ENTRIES SUPPLIED >>
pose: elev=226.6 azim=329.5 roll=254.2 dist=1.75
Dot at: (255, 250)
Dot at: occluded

...

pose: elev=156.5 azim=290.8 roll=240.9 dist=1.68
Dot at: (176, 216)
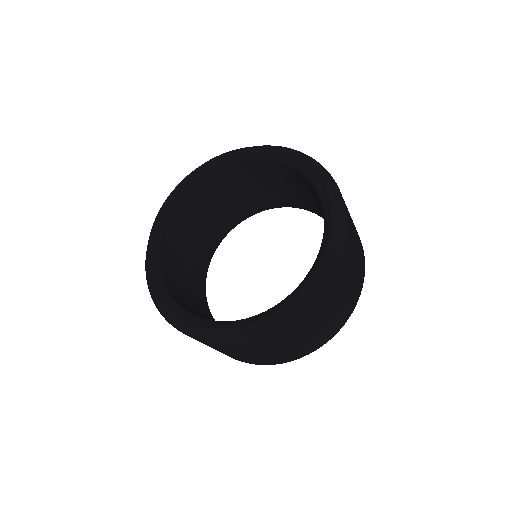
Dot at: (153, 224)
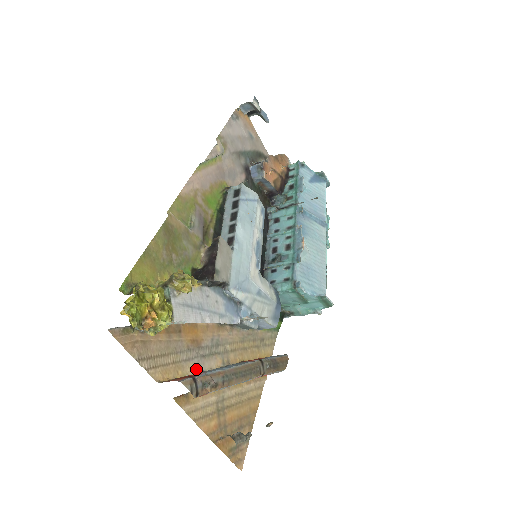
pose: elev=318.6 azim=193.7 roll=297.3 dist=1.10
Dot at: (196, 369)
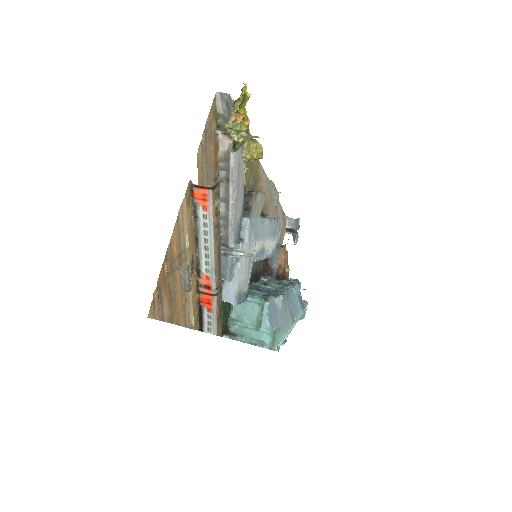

PROBLEM DETAILS >> Turn the records that begin with the line containing "pose: elev=156.5 azim=290.8" and end with the line containing "Dot at: (196, 369)", both lines included, into a Markdown table with the columns Row and Line. Give each line its own numbered row, skip any blank lines, and leave out the pictures.

FULL RESPONSE >>
| Row | Line |
|---|---|
| 1 | pose: elev=156.5 azim=290.8 roll=240.9 dist=1.68 |
| 2 | Dot at: (176, 216) |
| 3 | Dot at: (153, 224) |
| 4 | pose: elev=318.6 azim=193.7 roll=297.3 dist=1.10 |
| 5 | Dot at: (196, 369) |